UK: Theresa May prepares to take over from David Cameron

UK’s Prime Minister, David Cameron has chaired his final cabinet meeting, with some “wonderful tributes” paid to him, as he exit as PM.

Mrs. Theresa May is preparing to take over from Mr. David Cameron, who will hand in his resignation to the Queen on Wednesday, July 13, 2016.

Mrs. May, home secretary since 2010, had been expecting a nine-week race for the Tory leadership, but rival Andrea Leadsom withdrew on Monday.

Mrs. May, who has pledged to make Brexit a success, will appoint her own ministerial team when she takes office.

She says she is “honoured and humbled” to be taking over as Conservative Party leader and, therefore, prime minister.

Theresa May is the new Conservative Party leader and will become the UK’s second female prime minister on Wednesday, taking charge at one of the most turbulent times in recent political history.

The 59-year-old home secretary’s carefully cultivated image of political dependability and unflappability appears to have made her the right person at the right time as the fallout from the UK’s vote to leave the EU smashed possible rivals out of contention.

Long known to have nurtured leadership hopes, Mrs. May, whose friends recall her early ambition to be the UK’s first female PM, could have reasonably expected to have had to wait until at least 2018 to have a shot at Downing Street.

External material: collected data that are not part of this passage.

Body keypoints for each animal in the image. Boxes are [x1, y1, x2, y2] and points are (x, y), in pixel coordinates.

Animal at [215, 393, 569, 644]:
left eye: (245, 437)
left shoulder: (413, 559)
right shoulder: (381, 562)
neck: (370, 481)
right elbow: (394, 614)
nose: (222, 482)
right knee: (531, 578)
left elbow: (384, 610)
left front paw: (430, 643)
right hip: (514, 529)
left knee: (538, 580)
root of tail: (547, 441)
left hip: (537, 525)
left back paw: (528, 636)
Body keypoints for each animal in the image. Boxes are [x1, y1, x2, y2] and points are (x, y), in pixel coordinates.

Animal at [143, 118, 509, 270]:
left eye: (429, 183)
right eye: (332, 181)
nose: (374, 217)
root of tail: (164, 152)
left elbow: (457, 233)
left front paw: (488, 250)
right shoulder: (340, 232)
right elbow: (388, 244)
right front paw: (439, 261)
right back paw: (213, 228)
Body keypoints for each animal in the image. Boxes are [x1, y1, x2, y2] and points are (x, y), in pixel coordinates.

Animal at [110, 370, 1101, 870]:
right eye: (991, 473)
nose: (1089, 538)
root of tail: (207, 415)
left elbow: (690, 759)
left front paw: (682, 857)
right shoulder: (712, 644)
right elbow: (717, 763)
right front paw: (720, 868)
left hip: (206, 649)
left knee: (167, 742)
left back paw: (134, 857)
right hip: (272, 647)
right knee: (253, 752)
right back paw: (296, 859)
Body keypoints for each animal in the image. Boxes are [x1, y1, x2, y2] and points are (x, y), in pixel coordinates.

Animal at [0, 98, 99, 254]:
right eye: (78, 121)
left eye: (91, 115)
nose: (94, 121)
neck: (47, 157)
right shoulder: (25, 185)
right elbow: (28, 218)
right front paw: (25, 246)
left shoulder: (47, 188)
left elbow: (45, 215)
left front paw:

But the EU referendum which David Cameron called and lost – the year after leading the party to its first election win in 23 years – turned political certainties on their head and, as other candidates fell by the wayside after the PM’s own resignation, Mrs. May emerged as the “unity” candidate to succeed him.

That her party should rally round her at such a time of national uncertainty is testament not only to the respect in which she is held across the party but to the fact that, in a world where political reputations can be shredded in an instant, Mrs. May is the ultimate political survivor.

In the early days at Westminster she became known for her exuberant choice of footwear – her kitten heels became famous in political circles in the noughties, while she named a lifetime subscription to Vogue as the luxury item she would take to a desert island.

But it is her toughness which has become her political hallmark. She has coped with being one of only a small number of women in the upper echelons of the Conservative Party for 17 years and has been prepared to tell her party some hard truths, famously informing activists at the 2002 conference that “you know what some people call us – the nasty party”.

Born in Sussex but raised largely in Oxfordshire, Mrs. May, both of whose grandmothers are reported to have been in domestic service, attended a state primary, an independent convent school and then a grammar school in the village of Wheatley, which became the Wheatley Park Comprehensive School during her time there.

The young Theresa Brazier, as she was then, threw herself into village life, taking part in a pantomime that was produced by her father and working in the bakery on Saturdays to earn pocket money.

Friends recall a tall, fashion-conscious young women who from an early age spoke of her ambition to be the first women prime minister.

Like Margaret Thatcher, she went to Oxford University to study and, like so many others of her generation, found that her personal and political lives soon became closely intertwined.

In 1976, in her third year, she met her husband Philip, who was president of the Oxford Union, a well-known breeding ground for future political leaders.

The story has it that they were introduced at a Conservative Association disco by the subsequent Pakistani prime minister Benazir Bhutto. They married in 1980.

Her university friend Pat Frankland, speaking in 2011 on a BBC Radio 4 profile of the then home secretary, said: “I cannot remember a time when she did not have political ambitions.